**TO-DO ITEM**
Reproduce the records line for line, character for character, from the first line through the line that contains "por el concepto".
##### TASK MATERIAL #####
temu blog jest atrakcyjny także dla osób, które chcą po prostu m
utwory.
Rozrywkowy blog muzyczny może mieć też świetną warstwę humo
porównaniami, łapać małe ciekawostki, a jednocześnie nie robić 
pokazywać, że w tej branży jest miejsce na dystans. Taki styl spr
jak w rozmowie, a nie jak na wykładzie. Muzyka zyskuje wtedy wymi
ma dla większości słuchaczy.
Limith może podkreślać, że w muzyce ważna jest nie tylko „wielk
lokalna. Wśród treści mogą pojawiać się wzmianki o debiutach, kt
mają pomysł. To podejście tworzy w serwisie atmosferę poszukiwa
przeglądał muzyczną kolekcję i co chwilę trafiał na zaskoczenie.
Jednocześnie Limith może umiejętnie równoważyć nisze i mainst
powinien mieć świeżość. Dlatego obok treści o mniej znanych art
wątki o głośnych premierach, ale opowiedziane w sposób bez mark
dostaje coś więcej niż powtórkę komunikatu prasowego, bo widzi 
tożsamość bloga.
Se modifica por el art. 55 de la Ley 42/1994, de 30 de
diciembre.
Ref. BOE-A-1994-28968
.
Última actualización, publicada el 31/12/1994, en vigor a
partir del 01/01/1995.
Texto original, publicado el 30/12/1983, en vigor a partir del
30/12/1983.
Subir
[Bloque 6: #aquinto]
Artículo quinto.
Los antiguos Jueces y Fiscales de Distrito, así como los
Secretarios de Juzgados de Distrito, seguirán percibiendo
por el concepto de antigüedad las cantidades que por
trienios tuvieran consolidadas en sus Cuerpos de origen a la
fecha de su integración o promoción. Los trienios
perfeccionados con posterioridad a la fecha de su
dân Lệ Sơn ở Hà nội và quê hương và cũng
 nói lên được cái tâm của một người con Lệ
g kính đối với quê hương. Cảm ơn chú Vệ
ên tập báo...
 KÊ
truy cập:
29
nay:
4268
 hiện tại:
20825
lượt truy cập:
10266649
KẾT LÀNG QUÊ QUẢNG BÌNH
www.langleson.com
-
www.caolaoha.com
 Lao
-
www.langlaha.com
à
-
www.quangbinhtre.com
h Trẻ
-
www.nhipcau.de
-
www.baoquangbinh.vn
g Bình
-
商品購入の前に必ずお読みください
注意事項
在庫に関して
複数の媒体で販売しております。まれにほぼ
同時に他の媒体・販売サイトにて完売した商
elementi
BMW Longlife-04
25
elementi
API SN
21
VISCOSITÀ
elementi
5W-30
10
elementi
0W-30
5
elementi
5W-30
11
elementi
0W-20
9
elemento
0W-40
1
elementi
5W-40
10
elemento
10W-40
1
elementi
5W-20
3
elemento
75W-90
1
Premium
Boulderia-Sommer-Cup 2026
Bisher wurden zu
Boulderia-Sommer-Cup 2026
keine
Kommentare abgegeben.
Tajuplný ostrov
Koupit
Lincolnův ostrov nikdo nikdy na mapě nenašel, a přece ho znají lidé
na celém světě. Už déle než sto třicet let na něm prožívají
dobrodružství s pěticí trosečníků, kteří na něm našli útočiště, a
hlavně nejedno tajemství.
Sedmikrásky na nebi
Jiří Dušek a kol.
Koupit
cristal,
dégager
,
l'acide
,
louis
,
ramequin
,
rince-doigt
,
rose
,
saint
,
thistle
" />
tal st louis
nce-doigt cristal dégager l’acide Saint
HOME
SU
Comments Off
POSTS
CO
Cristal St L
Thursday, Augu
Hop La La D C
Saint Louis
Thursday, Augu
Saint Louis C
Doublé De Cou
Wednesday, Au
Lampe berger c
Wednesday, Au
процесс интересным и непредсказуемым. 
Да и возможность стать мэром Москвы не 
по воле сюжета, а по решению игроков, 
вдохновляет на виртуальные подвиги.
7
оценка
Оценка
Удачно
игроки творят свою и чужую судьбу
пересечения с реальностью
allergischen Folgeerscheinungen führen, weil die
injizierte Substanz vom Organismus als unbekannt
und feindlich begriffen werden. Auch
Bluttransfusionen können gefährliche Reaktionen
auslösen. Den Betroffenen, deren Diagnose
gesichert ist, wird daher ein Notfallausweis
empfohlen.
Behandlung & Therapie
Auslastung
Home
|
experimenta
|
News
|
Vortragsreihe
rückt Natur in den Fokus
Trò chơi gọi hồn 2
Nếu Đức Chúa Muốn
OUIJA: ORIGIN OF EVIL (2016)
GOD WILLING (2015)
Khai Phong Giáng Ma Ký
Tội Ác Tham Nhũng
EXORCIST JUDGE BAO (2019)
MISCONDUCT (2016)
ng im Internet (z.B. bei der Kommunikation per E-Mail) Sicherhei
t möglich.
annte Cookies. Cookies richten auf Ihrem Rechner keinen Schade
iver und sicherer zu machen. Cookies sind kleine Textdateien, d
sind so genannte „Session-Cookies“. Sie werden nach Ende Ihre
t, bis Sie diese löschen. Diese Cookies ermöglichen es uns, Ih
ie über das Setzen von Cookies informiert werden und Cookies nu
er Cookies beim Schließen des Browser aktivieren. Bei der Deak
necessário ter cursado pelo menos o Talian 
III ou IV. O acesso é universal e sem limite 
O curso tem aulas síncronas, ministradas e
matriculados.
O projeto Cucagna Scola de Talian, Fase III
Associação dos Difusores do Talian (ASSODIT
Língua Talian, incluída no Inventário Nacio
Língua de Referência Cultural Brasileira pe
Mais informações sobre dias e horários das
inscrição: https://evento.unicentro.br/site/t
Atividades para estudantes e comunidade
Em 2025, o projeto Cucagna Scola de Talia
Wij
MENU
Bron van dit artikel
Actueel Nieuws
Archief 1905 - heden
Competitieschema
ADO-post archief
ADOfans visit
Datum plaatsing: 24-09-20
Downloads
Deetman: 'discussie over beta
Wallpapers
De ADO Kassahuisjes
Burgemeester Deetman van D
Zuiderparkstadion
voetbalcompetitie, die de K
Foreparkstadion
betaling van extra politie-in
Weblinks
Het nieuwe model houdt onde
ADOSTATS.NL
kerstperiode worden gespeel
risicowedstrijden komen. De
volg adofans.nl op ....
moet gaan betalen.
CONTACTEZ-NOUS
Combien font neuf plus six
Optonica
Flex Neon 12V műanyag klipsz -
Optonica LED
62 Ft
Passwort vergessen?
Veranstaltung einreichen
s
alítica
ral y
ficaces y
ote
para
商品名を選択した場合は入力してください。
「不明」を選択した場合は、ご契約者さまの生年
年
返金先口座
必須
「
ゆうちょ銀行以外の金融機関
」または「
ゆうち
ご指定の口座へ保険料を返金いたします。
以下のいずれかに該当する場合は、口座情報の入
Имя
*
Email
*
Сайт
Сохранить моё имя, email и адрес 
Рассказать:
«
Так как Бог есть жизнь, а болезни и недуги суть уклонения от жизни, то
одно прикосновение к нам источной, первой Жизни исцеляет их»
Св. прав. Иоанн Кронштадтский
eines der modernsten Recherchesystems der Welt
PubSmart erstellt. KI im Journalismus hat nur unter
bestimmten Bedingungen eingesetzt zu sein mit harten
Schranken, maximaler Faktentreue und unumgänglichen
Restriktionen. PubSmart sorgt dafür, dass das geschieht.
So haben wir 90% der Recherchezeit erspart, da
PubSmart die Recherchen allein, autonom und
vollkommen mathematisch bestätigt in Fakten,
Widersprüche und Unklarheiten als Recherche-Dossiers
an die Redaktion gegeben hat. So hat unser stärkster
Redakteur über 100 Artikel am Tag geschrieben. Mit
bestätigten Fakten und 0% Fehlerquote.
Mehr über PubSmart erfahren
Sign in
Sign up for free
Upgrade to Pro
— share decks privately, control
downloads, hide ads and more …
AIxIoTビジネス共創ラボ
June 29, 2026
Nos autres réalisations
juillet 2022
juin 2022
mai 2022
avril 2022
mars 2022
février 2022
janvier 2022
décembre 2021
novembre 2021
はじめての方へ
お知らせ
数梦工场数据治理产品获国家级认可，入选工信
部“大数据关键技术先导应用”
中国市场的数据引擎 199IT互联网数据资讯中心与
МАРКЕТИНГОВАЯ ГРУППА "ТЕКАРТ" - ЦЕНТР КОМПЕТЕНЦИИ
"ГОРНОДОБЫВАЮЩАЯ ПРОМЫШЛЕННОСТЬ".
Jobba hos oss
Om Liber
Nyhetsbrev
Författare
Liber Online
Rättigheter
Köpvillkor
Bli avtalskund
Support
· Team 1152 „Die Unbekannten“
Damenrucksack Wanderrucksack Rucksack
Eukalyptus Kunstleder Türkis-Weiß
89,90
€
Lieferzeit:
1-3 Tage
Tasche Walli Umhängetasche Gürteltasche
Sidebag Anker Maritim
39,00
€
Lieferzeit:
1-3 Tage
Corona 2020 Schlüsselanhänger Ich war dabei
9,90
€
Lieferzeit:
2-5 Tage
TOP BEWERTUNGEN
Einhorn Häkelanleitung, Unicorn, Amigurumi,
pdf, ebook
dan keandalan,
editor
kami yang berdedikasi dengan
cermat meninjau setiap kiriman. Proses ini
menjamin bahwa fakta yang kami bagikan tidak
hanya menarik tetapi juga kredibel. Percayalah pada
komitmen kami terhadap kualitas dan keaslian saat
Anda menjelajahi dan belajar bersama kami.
#####
**RESULT**
temu blog jest atrakcyjny także dla osób, które chcą po prostu m
utwory.
Rozrywkowy blog muzyczny może mieć też świetną warstwę humo
porównaniami, łapać małe ciekawostki, a jednocześnie nie robić 
pokazywać, że w tej branży jest miejsce na dystans. Taki styl spr
jak w rozmowie, a nie jak na wykładzie. Muzyka zyskuje wtedy wymi
ma dla większości słuchaczy.
Limith może podkreślać, że w muzyce ważna jest nie tylko „wielk
lokalna. Wśród treści mogą pojawiać się wzmianki o debiutach, kt
mają pomysł. To podejście tworzy w serwisie atmosferę poszukiwa
przeglądał muzyczną kolekcję i co chwilę trafiał na zaskoczenie.
Jednocześnie Limith może umiejętnie równoważyć nisze i mainst
powinien mieć świeżość. Dlatego obok treści o mniej znanych art
wątki o głośnych premierach, ale opowiedziane w sposób bez mark
dostaje coś więcej niż powtórkę komunikatu prasowego, bo widzi 
tożsamość bloga.
Se modifica por el art. 55 de la Ley 42/1994, de 30 de
diciembre.
Ref. BOE-A-1994-28968
.
Última actualización, publicada el 31/12/1994, en vigor a
partir del 01/01/1995.
Texto original, publicado el 30/12/1983, en vigor a partir del
30/12/1983.
Subir
[Bloque 6: #aquinto]
Artículo quinto.
Los antiguos Jueces y Fiscales de Distrito, así como los
Secretarios de Juzgados de Distrito, seguirán percibiendo
por el concepto de antigüedad las cantidades que por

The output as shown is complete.